Tandis que nous sommes tous préoccupés par le coronavirus, un trou géant s’est développé ce printemps dans la couche d’ozone au-dessus de l’Arctique, sans précédent en taille et en durée. Cela permet à des niveaux élevés de rayonnement ultraviolet (UV) du soleil d’atteindre la surface de la Terre. L’indice UV est plus élevé que la normale sur une grande partie de l’hémisphère nord. Cela peut être en partie le résultat des émissions des centaines de lancements de fusées qui ont eu lieu au cours des dernières années, principalement dans l’hémisphère nord. Environ 225 lancements de fusées sont prévus pour 2020. Pouvons-nous continuer à le permettre? Ou, une fois que nous sortirons de nos maisons et que les quarantaines seront levées, allons-nous les arrêter?

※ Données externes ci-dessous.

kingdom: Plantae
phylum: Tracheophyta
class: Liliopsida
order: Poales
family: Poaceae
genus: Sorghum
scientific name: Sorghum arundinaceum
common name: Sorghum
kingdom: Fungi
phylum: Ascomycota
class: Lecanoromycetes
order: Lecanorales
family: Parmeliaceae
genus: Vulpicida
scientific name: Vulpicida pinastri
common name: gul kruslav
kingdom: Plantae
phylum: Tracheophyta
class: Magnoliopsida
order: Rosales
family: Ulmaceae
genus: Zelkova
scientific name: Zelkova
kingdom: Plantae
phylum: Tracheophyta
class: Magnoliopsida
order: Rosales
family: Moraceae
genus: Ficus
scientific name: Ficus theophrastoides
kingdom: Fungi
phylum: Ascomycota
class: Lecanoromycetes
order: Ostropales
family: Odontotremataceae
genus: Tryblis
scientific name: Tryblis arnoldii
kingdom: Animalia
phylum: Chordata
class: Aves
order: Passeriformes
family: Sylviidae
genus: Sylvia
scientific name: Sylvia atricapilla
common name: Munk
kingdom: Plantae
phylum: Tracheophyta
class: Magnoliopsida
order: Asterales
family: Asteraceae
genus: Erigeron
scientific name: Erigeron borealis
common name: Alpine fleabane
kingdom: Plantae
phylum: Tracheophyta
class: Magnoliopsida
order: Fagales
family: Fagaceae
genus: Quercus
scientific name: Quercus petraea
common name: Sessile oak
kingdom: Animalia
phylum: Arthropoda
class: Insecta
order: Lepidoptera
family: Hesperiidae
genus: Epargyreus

Au lieu de nous cotoyer dans les écoles, les marchés, les restaurants, les parcs et les églises, nous nous sommes retirés dans nos téléphones portables et nos ordinateurs sans fil, substituant le rayonnement à la vie, tandis que le Web sans fil, sur Terre et dans l’espace, continue de se tisser. Allons-nous continuer de permettre cela? Ou, une fois que nous sortirons de nos maisons et que les quarantaines seront levées, allons-nous arrêter?

JOURNÉE INTERNATIONALE D’ACTION, 20-21 JUIN 2020

« Ne poussez pas la rivière, elle coule d’elle-même », écrivait Barry Stevens dans son livre de 1970 sous ce nom (Don’t Push the River, It Flows by Itself. Eh bien, parfois même la rivière a besoin d’un petit coup de pouce. Une nouvelle organisation vient d’être formée, appelée End Cellphones Here On Earth (ECHOEarth), dont les membres ne possèdent pas de téléphones portables et dont la mission est de mettre fin à la cause profonde du Web sans fil qui perce des trous dans notre atmosphère et nous baigne tous dans les radiations.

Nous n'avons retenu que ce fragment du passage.